Top of Text passage

The Relationship Between Initiation of Landslides and Rainfall Intensity-Duration Thresholds in South-East Queensland, Australia

1. Introduction

Rainfall is a primary triggering factor for slope instabilities, acting to increase soil moisture, reduce matric suction, and elevate pore water pressure. Exploiting this hydro-geomechanical relationship, rainfall thresholds form the foundation of most existing landslide early warning systems designed to predict potential slope failures [1,2,3]. These thresholds are derived by analysing historical meteorological events to define empirical or statistical correlations between rainfall characteristics and localised landslide occurrences. This correlation is typically expressed as a deterministic mathematical function, operating on the fundamental assumption that past relationships between precipitation metrics and slope failure initiation remain valid for predicting future events. A significantly heightened probability of slope failure exists when contemporary rainfall events exceed these defined thresholds.

Bottom of Text passage
Top of Supplied data

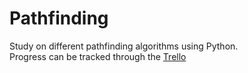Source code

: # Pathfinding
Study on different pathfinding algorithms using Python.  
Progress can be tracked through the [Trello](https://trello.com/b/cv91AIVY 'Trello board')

Bottom of Supplied data

*Task statement:*
Summarize the introduction on rainfall thresholds for landslides in two sentences.

*Task result:*
Rainfall is a primary trigger of slope instability because it increases soil moisture, reduces matric suction, and raises pore water pressure, and rainfall thresholds built on this relationship underlie most existing landslide early warning systems. These thresholds are derived from historical meteorological events as empirical or statistical correlations between rainfall characteristics and local landslide occurrences, typically expressed as deterministic functions that assume past relationships still hold, and rainfall exceeding them signals a significantly heightened probability of slope failure.